A: On the hardware side, NIO’s Shenji and Li Auto’s Mach 100 have matched NVIDIA Thor in singlechip computing power and process technology. Li Auto’s Mach 100 paper being accepted at ISCA 2026 shows that domestic chip architecture is gaining international academic recognition. However, in terms of software ecosystem maturity, NVIDIA still holds a lead thanks to years of CUDA development.
Q: How many TOPS offers the best value in 2026?

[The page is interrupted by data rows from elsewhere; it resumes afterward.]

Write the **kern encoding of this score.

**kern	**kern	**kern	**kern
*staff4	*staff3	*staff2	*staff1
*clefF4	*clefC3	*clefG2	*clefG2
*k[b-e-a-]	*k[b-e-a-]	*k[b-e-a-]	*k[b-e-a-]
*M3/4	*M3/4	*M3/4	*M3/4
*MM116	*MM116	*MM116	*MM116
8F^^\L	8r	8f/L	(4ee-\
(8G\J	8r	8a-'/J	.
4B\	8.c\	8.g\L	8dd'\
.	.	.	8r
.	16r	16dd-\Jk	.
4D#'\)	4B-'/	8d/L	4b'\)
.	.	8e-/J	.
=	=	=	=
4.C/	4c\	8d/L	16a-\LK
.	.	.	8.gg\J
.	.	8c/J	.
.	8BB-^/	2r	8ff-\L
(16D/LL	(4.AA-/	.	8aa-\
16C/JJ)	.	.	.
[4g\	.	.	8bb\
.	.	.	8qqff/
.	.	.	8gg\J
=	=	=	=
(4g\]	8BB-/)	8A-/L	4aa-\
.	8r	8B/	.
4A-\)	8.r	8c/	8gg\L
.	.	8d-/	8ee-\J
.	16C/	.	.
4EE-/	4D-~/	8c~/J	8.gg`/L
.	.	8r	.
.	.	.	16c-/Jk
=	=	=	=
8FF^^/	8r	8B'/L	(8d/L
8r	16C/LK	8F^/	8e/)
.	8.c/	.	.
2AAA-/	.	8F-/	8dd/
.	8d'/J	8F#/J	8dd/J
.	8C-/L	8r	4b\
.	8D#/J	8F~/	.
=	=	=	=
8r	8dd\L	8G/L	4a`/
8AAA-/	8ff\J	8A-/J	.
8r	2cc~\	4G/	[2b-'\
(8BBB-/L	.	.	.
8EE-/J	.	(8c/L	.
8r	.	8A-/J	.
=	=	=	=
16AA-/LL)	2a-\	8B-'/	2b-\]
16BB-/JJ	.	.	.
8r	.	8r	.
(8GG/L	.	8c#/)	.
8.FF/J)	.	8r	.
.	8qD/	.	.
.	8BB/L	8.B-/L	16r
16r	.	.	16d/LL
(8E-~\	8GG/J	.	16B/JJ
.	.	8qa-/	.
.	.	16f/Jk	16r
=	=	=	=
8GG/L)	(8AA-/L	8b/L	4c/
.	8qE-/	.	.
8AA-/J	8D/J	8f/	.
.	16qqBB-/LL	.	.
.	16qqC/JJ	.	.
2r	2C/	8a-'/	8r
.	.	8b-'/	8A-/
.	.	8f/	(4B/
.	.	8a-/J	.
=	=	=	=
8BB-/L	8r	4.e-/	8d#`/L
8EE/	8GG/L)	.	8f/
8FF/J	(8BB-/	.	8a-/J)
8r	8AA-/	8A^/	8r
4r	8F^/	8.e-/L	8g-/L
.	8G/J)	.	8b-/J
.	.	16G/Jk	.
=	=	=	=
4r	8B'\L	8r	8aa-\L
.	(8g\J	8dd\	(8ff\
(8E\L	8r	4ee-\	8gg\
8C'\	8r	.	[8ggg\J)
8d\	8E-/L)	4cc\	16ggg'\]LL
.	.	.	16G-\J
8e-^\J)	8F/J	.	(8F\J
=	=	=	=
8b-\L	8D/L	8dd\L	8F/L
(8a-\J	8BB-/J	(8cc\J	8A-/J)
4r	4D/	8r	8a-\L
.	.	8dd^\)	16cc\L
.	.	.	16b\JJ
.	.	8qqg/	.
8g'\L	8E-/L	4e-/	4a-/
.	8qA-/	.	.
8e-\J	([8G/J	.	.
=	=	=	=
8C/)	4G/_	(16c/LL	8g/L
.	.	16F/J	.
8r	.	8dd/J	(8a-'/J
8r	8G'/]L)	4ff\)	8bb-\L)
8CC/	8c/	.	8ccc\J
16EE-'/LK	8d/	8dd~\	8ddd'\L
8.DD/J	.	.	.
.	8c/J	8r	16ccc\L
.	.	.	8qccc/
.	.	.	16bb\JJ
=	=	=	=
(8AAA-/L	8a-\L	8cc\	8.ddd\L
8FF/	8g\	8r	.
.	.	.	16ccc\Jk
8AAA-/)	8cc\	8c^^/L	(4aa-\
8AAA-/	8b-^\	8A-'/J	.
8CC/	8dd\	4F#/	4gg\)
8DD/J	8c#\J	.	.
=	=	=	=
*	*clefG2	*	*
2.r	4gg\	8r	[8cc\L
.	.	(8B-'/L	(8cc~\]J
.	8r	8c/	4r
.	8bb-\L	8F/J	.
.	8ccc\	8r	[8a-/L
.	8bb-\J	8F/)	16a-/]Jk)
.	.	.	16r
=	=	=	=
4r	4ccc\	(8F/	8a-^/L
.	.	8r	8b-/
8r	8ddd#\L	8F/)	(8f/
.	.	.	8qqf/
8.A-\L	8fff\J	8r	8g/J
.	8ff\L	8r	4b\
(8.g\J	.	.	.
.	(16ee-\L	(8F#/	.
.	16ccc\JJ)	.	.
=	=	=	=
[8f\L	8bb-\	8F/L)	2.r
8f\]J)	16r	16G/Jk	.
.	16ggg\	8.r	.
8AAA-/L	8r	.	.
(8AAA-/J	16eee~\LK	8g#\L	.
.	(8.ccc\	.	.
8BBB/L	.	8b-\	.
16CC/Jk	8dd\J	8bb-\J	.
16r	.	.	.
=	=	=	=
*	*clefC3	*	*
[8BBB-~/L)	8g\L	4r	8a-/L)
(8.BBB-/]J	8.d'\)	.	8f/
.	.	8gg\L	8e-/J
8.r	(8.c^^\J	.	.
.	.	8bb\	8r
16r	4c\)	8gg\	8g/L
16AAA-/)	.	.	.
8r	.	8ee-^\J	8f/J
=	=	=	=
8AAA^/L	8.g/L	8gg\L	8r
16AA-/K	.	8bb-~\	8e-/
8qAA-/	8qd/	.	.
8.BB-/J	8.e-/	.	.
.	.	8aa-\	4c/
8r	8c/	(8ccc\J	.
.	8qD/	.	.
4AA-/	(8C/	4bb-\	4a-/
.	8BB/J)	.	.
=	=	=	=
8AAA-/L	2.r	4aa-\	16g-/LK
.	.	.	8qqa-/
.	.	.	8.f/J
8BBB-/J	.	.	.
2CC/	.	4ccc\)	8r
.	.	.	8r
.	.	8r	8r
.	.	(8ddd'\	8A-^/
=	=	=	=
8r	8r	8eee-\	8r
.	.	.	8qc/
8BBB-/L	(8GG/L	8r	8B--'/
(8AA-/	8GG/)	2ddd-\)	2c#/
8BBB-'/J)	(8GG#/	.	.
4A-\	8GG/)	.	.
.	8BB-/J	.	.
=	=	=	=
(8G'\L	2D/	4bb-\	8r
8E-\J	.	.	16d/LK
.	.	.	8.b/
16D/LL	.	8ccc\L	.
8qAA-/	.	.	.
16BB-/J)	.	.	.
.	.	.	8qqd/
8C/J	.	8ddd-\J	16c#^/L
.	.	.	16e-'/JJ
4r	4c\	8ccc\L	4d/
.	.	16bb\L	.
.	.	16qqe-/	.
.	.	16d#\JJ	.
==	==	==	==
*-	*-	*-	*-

A: Referencing S&P Global Mobility’s June 2025 data, the average 2025 car had about 19 TOPS, and by 2030 the average is expected to grow nearly fivefold. If your budget is limited, 200 to 500 TOPS can meet highlevel smartdriving needs for the next 3 to 5 years. If you plan to keep the car long-term and look forward to L3, it makes sense to prioritize a model with a singlechip solution at the 1000-TOPS level.
References
[1] aiMotive. (2021, June 15). Efficiency, not Utilization or TOPS: why it matters. https://aimotive.com/w/efficiency-not-utilization-or-tops-why-it-matters
[2] Fixstars Corporation. (2025, December 2). Measuring What Actually Matters in Real-Time ADAS Perception. https://blog.us.fixstars.com/measuring-what-actually-matters-in-real-time-adas-perception
[3] S&P Global Mobility. (2025, June 26). Automotive computing: The new competitive advantage for OEMs. https://www.spglobal.com/automotive-insights/en/blogs/2025/06/automotive-computing-the-new-competitive-advantage-for-oems
[4] NVIDIA. (2025, September 3). Accelerate Autonomous Vehicle Development with the NVIDIA DRIVE AGX Thor Developer Kit. NVIDIA Technical Blog. https://developer.nvidia.com/blog/accelerate-autonomous-vehicle-development-with-nvidia-drive-agx-thor-developer-kit
[5] QYResearch. (2026). Global Automotive VLA Models Market Research Report 2026. QYResearch.
Disclaimer
The author has no commercial relationship with any chipmaker or automaker mentioned in this article. All technical specifications and market data are sourced from publicly available materials and are provided for reference only. This content does not constitute vehicle purchasing advice. Autonomous driving technology is developing rapidly. Please refer to official automaker announcements for specific vehicle configurations and functions. Driver assistance features do not replace attentive, manual driving. Always obey local traffic laws and remain fully engaged behind the wheel.